EKD-Ratsvorsitzender kritisiert "zerstörerische Maßlosigkeit" in der Wirtschaft

Rabbiner und Vertreter der Kirchen tagten gemeinsam in Augsburg

Augsburg (epd). Das Gewinnstreben einiger Unternehmen hat nach Ansicht des amtierenden Ratsvorsitzenden der Evangelischen Kirche in Deutschland (EKD), Nikolaus Schneider, eine "zerstörerische Maßlosigkeit" angenommen. In einer Rede vor Rabbinern und Kirchenvertretern am Montagabend in Augsburg über die Herausforderungen der Wirtschaftkrise beklagte Schneider den Zwang, Gewinne zu maximieren. Er forderte daher internationale Einschränkungen der Gewinnmaximierung. Es sollte eine "Erziehung zum Maßhalten" geben.

Der Präses der rheinischen Landeskirche warnte zudem vor zusätzlichem Druck auf die Sozialsysteme.

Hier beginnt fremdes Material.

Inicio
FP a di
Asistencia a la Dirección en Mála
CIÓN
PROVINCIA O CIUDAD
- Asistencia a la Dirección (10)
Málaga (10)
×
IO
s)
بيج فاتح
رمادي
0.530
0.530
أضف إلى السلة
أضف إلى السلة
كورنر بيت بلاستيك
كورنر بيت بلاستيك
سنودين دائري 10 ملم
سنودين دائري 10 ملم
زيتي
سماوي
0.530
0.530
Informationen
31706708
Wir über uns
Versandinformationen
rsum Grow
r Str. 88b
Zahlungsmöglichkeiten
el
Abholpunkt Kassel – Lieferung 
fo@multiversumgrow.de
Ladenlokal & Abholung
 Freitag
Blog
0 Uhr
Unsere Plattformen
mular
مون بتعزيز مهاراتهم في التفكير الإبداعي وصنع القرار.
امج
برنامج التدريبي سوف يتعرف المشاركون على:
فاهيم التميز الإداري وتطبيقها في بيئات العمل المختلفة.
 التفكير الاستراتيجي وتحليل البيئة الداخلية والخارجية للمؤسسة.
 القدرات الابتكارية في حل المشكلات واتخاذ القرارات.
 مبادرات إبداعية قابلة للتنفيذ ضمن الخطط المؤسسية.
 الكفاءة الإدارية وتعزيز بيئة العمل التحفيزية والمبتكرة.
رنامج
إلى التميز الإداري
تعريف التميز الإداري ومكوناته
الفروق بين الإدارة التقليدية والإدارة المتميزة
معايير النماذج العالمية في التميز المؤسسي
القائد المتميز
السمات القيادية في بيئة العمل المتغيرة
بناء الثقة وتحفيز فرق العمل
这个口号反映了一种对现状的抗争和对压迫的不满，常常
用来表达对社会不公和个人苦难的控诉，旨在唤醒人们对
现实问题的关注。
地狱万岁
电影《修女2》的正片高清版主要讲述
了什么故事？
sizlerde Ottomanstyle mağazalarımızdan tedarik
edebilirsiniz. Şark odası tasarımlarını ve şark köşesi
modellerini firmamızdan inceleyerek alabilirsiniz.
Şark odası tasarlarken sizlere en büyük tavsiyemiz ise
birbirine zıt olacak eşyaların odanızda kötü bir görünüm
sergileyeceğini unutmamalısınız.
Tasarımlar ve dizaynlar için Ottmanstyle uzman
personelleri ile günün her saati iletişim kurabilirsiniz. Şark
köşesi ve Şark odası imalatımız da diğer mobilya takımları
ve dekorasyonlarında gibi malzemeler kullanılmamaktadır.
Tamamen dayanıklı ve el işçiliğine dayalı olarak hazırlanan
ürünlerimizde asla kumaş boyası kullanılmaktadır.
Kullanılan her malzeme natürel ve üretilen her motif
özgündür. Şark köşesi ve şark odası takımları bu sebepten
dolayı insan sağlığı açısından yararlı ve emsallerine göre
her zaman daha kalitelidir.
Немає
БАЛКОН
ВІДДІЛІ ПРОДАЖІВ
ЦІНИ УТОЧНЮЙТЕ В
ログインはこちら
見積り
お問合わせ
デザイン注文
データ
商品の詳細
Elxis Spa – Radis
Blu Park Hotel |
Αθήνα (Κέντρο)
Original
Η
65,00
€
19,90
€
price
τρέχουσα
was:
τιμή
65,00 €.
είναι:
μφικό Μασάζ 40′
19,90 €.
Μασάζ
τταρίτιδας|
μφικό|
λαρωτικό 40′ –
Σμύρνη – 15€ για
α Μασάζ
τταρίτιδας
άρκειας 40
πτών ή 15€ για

Das Vertrauen der Menschen darin sei bereits erschüttert. Soziale Ungerechtigkeit sei ethisch verwerflich, sozial explosiv und ökonomisch kontraproduktiv, sagte Schneider bei dem Treffen anlässlich der "Woche der Brüderlichkeit".

Auch der Kölner Rabbiner Jaron Engelmayer betonte, dass die Jahrtausende alten biblischen Maßstäbe helfen könnten, Wege aus der Krise zu finden. "Die Stimme der Religion ist gefragt", sagte der Vertreter der orthodoxen Rabbinerkonferenz. Der Augsburger Rabbiner Henry Brandt sagte, es gehe in der aktuellen Wirtschafts- und Finanzkrise um eine tiefer sitzende und weit verbreitete Malaise der Gesellschaft.

Der Aachener Bischof Heinrich Mussinghoff forderte, dass die Kirchen ihre ethischen Überzeugungen "in die säkularen Sprachen von Politik, Recht und Wirtschaft" übersetzen müssten. Eine dauerhafte Lösung der Wirtschaftskrise könne nur gefunden werden, wenn auch die Frage der Gerechtigkeit beantwortet sei.

Eine Begegnung zwischen den Kirchen und den Rabbinern in Deutschland fand erstmals 2006 in Berlin anlässlich der jüdisch-christlichen "Woche der Brüderlichkeit" statt. Die diesjährige Woche, die am Sonntag eröffnet wurde, steht unter dem Thema "Verlorene Maßstäbe".